Kafka: Replicate topic A to topic B while applying a transformation to the records

1.9k Views Asked by At

I need to mirror records from a topic on a cluster A to a topic on cluster B while adding a field onto the record as they are proxied (eg. InsertField).

I am not controlling cluster A (but could require changes) and have full control of cluster B.

I know that cluster A is sending serialised JSON.

I am using the MirrorMaker API with Kafka connect to do the mirroring and I am trying to use InsertField transformation to add data on the record as they are proxied.

My configuration looks like that:

connector.class=org.apache.kafka.connect.mirror.MirrorSourceConnector
topics=.*
source.cluster.alias=upstream
source.cluster.bootstrap.servers=source:9092
target.cluster.bootstrap.servers=target:9092

# ByteArrayConverter to avoid MirrorMaker to re-encode messages
key.converter=org.apache.kafka.connect.converters.ByteArrayConverter
value.converter=org.apache.kafka.connect.converters.ByteArrayConverter


transforms=InsertSource1
transforms.InsertSource1.type=org.apache.kafka.connect.transforms.InsertField$Value
transforms.InsertSource1.static.field=test_inser
transforms.InsertSource1.static.value=test_value
name=somerandomname

This code will fail with an error stating:

org.apache.kafka.connect.errors.DataException: Only Struct objects supported for [field insertion]

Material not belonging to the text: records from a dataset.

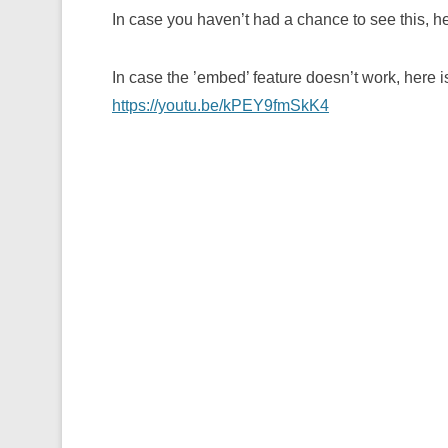
In case you haven’t had a chance to see this, he
In case the ’embed’ feature doesn’t work, here i
https://youtu.be/kPEY9fmSkK4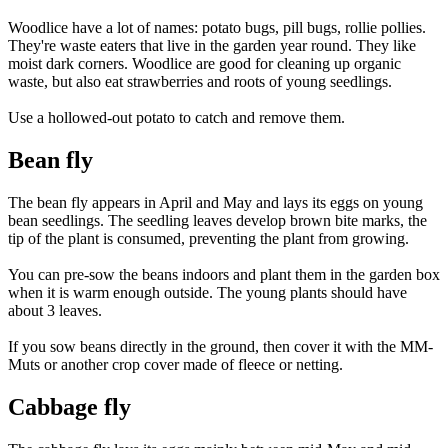
Woodlice have a lot of names: potato bugs, pill bugs, rollie pollies.
They're waste eaters that live in the garden year round. They like
moist dark corners. Woodlice are good for cleaning up organic
waste, but also eat strawberries and roots of young seedlings.
Use a hollowed-out potato to catch and remove them.
Bean fly
The bean fly appears in April and May and lays its eggs on young
bean seedlings. The seedling leaves develop brown bite marks, the
tip of the plant is consumed, preventing the plant from growing.
You can pre-sow the beans indoors and plant them in the garden box
when it is warm enough outside. The young plants should have
about 3 leaves.
If you sow beans directly in the ground, then cover it with the MM-
Muts or another crop cover made of fleece or netting.
Cabbage fly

Is there a way to achieve this without writing a custom transform (I am using Python and I am not familiar with Java)

Thanks a lot

2

There are 2 best solutions below

0
On BEST ANSWER

In the current version of Apache Kafka (2.6.0), you cannot apply InsertField single message transformation (SMT) to MirrorMaker 2.0 records.

Explanation

The MirrorMaker 2.0 is based on Kafka Connect framework and, internally, the MirrorMaker 2.0 driver sets up MirrorSourceConnector.

Source connectors apply SMT immediately after polling records (there are no converters (e.g. ByteArrayConverter or JsonConverter) at this steps: they are used after SMT has been applied).

The SourceRecord value are represented as a byte array with BYTES_SCHEMA schema. At the same time InsertField transformation requires Type.STRUCT for records with schema.

So, since record can not be determine as Struct, transformation is not applied.

References

  1. KIP-382: MirrorMaker 2.0
  2. How to Use Single Message Transforms in Kafka Connect

Additional resources

  1. Docker-compose playground for MirrorMaker 2.0
6
On

As commented, the Byte Array converter has no Struct/Schema information, so therefore the transform you're using (adding a field) cannot be used.

This does not mean that no transforms can be used, however


If you're sending JSON messages, you must send schema and payload information.